AIM OF THE EXERCISE
Display every line below that contains the word "name", with uppercase and lowercase letters treated as distinct.

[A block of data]

------------------------

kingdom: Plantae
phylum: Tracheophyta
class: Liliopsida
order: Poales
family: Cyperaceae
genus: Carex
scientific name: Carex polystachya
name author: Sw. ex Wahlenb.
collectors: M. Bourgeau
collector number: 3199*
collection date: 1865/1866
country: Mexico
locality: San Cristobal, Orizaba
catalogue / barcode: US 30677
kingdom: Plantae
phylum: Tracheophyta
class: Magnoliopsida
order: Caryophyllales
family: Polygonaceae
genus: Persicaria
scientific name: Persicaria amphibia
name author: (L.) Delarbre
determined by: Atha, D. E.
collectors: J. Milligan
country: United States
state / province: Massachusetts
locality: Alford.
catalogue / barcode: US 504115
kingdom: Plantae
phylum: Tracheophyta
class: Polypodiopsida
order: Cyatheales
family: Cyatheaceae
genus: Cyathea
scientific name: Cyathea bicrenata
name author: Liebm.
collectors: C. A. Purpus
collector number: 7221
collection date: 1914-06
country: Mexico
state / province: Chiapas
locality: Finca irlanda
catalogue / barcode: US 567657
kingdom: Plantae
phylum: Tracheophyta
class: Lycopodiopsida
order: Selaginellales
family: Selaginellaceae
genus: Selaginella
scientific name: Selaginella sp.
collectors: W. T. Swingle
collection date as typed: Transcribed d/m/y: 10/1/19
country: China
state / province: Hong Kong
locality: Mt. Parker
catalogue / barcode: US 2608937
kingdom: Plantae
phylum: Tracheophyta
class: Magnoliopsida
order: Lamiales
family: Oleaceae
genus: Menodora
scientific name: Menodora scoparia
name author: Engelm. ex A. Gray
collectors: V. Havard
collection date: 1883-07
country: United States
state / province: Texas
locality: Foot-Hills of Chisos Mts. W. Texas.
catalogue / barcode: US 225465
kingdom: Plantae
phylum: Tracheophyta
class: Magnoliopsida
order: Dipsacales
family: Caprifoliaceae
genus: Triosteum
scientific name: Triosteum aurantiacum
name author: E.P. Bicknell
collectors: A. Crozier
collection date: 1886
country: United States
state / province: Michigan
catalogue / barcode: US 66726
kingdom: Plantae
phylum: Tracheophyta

------------------------

SOLUTION BELOW
scientific name: Carex polystachya
name author: Sw. ex Wahlenb.
scientific name: Persicaria amphibia
name author: (L.) Delarbre
scientific name: Cyathea bicrenata
name author: Liebm.
scientific name: Selaginella sp.
scientific name: Menodora scoparia
name author: Engelm. ex A. Gray
scientific name: Triosteum aurantiacum
name author: E.P. Bicknell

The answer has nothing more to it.